--- SOURCE MATERIAL ---

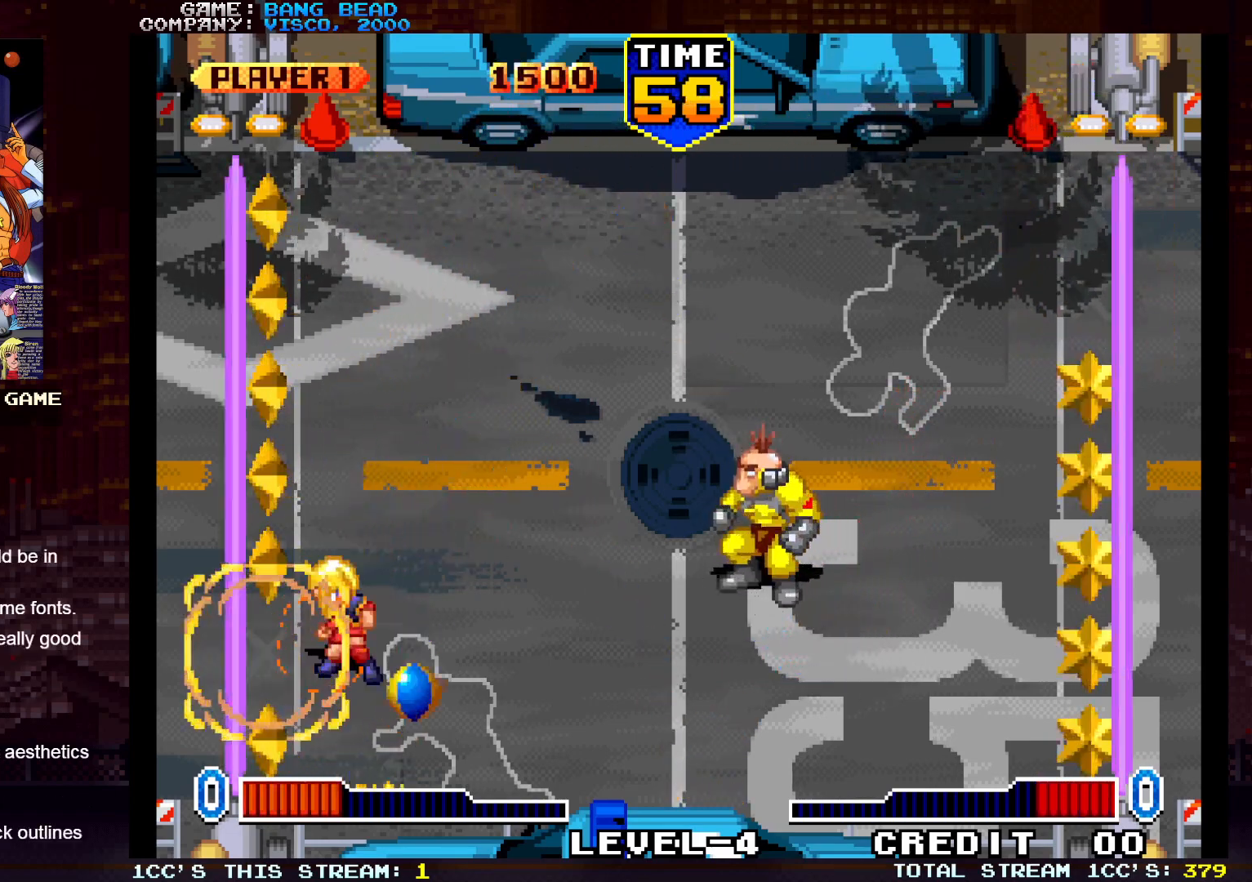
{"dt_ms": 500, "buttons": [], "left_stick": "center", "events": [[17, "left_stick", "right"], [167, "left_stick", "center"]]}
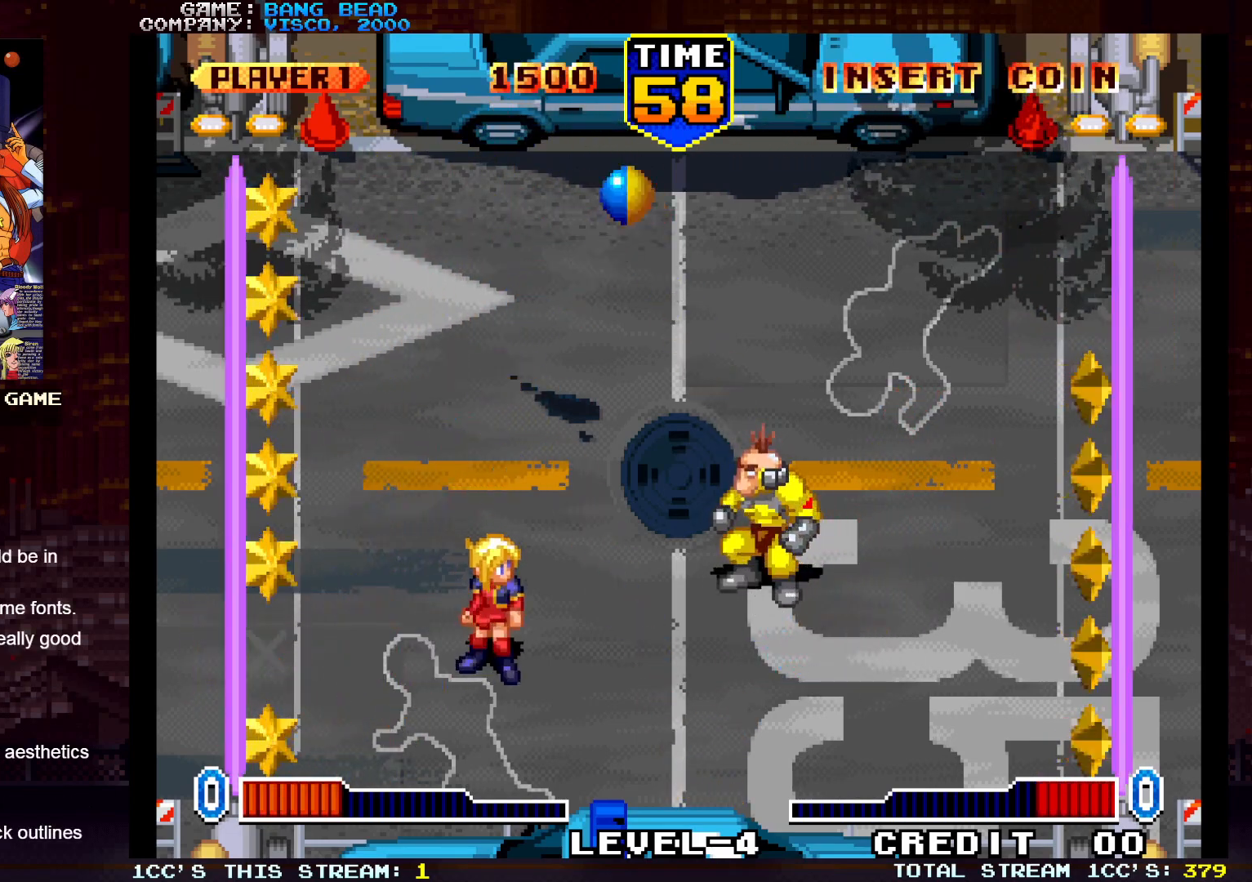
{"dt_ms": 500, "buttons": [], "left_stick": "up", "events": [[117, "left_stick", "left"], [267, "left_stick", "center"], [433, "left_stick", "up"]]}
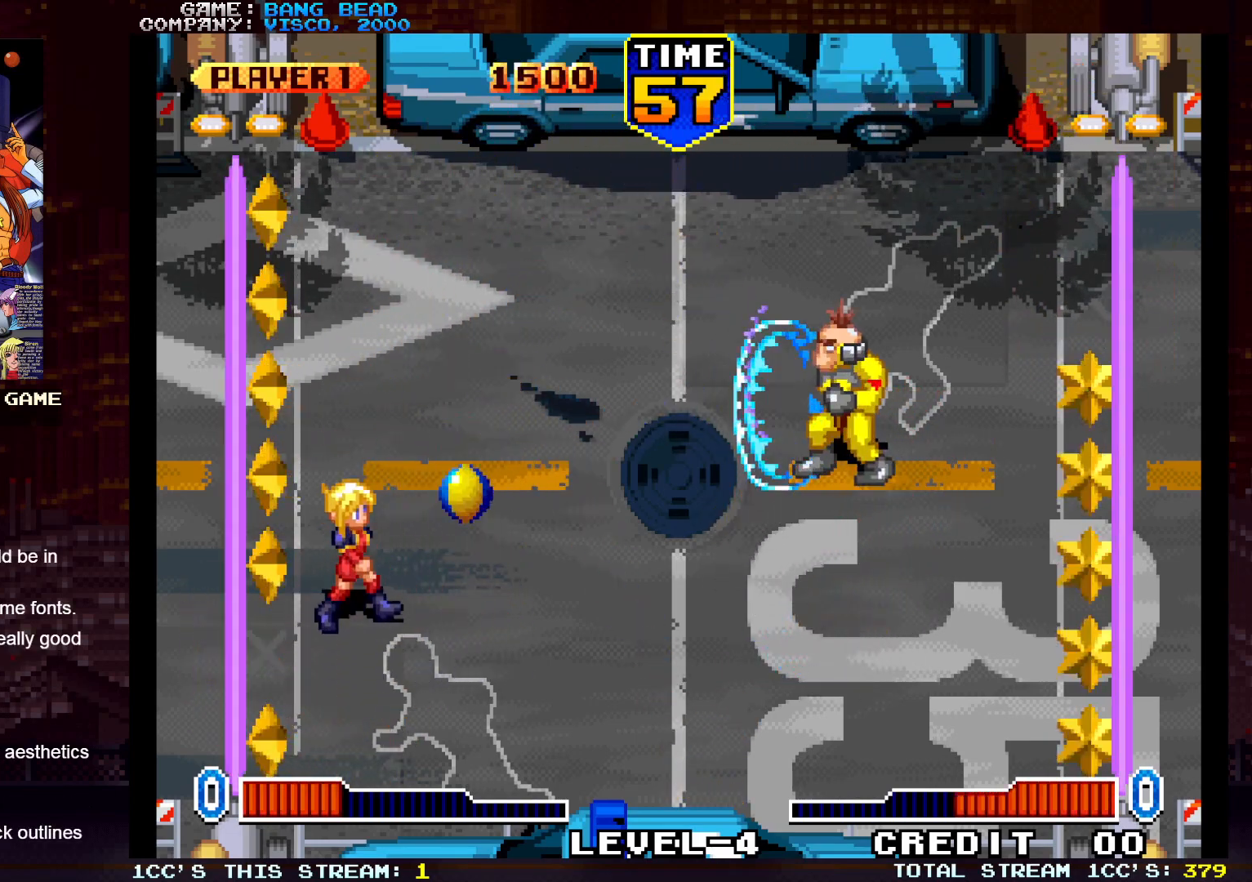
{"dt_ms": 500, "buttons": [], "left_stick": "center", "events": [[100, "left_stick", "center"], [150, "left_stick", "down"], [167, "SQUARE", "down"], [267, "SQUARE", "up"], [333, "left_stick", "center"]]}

---

Give the data again exactly as written, with all pictures left out.

# [REPLY]
{"dt_ms": 500, "buttons": [], "left_stick": "center", "events": [[17, "left_stick", "right"], [167, "left_stick", "center"]]}
{"dt_ms": 500, "buttons": [], "left_stick": "up", "events": [[117, "left_stick", "left"], [267, "left_stick", "center"], [433, "left_stick", "up"]]}
{"dt_ms": 500, "buttons": [], "left_stick": "center", "events": [[100, "left_stick", "center"], [150, "left_stick", "down"], [167, "SQUARE", "down"], [267, "SQUARE", "up"], [333, "left_stick", "center"]]}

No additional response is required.